My Calculus text book says if functions $f$ and $g$ are continuous on a closed interval $[a,b]$, then $$ \int_a^b (f(x)+g(x)) \, dx=\int_a^b f(x) \, dx+\int_a^b g(x) \, dx $$

where the integrals are in the Riemann sense. However, there are many important applications for functions with discontinuities. Does this identity also apply in all cases where all three integrals exist? If not what other constraints are needed to include functions with discontinuities?

*** Update ***

I think I have an example where excluding discontinuities is relevant. $ \int_0^{\infty } \left(\sin (x) \cos \left(\frac{1}{x}\right)-\sin (x)\right) \, dx $ is well defined but

$ \int_0^{\infty } \sin (x) \cos \left(\frac{1}{x}\right) \, dx-\int_0^{\infty } \sin (x) \, dx $ involves two integrals that don't exist. It seems the sufficient conditions used in my text book are not met in this example because sin(x) is not continuous at $\infty$.

Answer 1

For the equation $$ \int_a^b (f(x)+g(x)) \, dx=\int_a^b f(x) \, dx+\int_a^b g(x) \, dx \tag1$$ we can say: if any two of the integrals exist, then so does the third, and $(1)$ holds. This works for Riemann integral, and also for improper Riemann integral.

Answer 2

If we integrate via Lebesgue, then the same equality holds for discontinous functions, provided $f$ and $g$ are discontinous only on a dense numerable subsetset of their domain. To be fair, the condition of being integrable doesn't depend on continuity: there exists non continous functions which are integrable. As an example you can take the floor function, which is clearly integrable but it has discontinuities on every number in $\mathbb{Z}$, which is not dense in $\mathbb{R}$.

Answer 3

The result is almost immediate using the characterization with step functions $\mathcal S$ (you do not have to care about the countability of discontinuities or stuff like that, it is hidden in the fact that you consider input functions $f,g$ as Riemann integrable).

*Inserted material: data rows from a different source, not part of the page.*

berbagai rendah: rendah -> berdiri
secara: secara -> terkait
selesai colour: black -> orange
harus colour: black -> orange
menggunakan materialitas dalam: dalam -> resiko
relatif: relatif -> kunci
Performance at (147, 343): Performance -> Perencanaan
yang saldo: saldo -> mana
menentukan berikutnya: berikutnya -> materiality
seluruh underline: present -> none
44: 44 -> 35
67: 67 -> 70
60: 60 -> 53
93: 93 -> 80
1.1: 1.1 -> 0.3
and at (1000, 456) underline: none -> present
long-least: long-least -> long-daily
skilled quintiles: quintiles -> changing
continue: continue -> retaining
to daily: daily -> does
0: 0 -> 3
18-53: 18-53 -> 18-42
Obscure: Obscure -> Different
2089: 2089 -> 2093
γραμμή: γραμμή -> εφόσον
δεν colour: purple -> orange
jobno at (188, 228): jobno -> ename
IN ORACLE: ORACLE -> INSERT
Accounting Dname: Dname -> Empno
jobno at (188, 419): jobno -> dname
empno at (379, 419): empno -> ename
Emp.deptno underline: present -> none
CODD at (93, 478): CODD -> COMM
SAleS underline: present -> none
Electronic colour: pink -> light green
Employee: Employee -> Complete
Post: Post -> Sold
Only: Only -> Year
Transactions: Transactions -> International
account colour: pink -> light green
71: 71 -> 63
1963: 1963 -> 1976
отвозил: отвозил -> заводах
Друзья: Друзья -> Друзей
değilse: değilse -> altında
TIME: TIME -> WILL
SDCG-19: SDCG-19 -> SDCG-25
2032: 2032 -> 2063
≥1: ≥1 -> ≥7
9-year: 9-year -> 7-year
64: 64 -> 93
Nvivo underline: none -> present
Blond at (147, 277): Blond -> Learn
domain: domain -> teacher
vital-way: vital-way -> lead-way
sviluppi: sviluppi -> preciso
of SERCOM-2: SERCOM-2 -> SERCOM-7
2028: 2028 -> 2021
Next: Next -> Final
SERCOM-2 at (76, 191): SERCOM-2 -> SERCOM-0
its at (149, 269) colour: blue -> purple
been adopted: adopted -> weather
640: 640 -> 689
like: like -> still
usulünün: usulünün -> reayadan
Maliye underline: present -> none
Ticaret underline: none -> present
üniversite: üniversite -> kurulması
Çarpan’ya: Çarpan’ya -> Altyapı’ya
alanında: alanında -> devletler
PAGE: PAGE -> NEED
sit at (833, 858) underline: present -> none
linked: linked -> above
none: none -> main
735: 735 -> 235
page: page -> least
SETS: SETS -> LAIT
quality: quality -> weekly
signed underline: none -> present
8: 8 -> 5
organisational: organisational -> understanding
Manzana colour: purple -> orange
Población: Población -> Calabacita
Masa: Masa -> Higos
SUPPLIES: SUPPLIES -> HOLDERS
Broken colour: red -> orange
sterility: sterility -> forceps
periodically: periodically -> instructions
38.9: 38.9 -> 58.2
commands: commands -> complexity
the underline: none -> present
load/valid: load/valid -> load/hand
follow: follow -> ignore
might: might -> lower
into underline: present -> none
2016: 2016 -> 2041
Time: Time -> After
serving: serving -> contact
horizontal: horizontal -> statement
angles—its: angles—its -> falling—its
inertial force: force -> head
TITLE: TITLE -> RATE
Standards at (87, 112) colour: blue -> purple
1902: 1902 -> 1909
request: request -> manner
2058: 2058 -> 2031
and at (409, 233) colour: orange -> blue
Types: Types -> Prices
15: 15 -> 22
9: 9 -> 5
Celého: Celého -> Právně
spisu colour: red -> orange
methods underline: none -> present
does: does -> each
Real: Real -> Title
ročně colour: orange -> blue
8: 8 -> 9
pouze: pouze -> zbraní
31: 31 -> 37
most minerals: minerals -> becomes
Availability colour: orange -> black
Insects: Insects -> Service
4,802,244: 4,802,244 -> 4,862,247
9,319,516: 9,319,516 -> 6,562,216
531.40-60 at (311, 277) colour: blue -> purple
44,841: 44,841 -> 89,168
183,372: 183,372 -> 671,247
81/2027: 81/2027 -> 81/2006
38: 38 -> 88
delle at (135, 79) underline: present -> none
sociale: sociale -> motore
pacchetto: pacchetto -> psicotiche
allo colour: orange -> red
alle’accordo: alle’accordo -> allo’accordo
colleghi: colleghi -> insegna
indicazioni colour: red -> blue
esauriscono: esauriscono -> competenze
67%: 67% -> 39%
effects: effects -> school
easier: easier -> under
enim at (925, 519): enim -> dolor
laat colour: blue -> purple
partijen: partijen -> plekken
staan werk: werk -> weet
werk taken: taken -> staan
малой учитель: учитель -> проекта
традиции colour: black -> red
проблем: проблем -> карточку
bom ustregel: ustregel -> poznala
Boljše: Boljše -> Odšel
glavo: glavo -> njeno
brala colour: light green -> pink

The Riemann integral $I()$ is linear for step functions since a sum of two step functions is a step function and it is possible to take a common subdivision which agrees with the subdivision of each one taken separately.

Therefore if $f,g$ are Riemann integrable you can find $(f_n,g_n,F_n,G_n)\in\mathcal S^4$ such that:

$\begin{cases} f_n\le f\le F_n &\quad I(F_n-f_n)\to 0&\quad I(f)=\lim\limits_{n\to\infty}I(F_n)=\lim\limits_{n\to\infty}I(f_n)\\ g_n\le g\le G_n &\quad I(G_n-g_n)\to 0 &\quad I(g)=\lim\limits_{n\to\infty}I(G_n)=\lim\limits_{n\to\infty}I(g_n)\end{cases}$

Now we have $\quad\overbrace{(f_n+g_n)}^{\in\mathcal S}\le (f+g)\le \overbrace{(F_n+G_n)}^{\in\mathcal S}\quad$ and

$I((F_n+G_n)-(f_n+g_n))=I((\overbrace{F_n-f_n}^{\in\mathcal S})+(\overbrace{G_n-g_n}^{\in\mathcal S}))=\overbrace{I(F_n-f_n)}^{\to 0}+\overbrace{I(G_n-g_n)}^{\to 0}\to 0$

This means $f+g$ is Riemann integrable and (or similarly with $f_n,g_n$) :

$I(f+g)=\lim\limits_{n\to\infty}I(F_n+G_n)=\lim\limits_{n\to\infty}I(F_n)+\lim\limits_{n\to\infty}I(G_n)=I(f)+I(g)$

The multiplication by a scalar works in a similar fashion.

Answer 4

The correct theorem in the setting of Riemann integration is the following:

If $f,g:[a,b]\to\Bbb{R}$ are Riemann-integrable over $[a,b]$, then $f+g$ is also Riemann-integrable over $[a,b]$, and in this case we have \begin{align} \int_a^b(f+g)&= \int_a^bf+\int_a^bg. \end{align}

A proof should be available in any good textbook (for example it's in Spivak's Calculus book). Of course, continuous functions are Riemann-integrable so you can apply this result to continuous functions. There are of course also many Riemann-integrable functions which are not continuous; the thereom holds for these functions as well. As you can see from the theorem statement, there is no mention of continuity at all!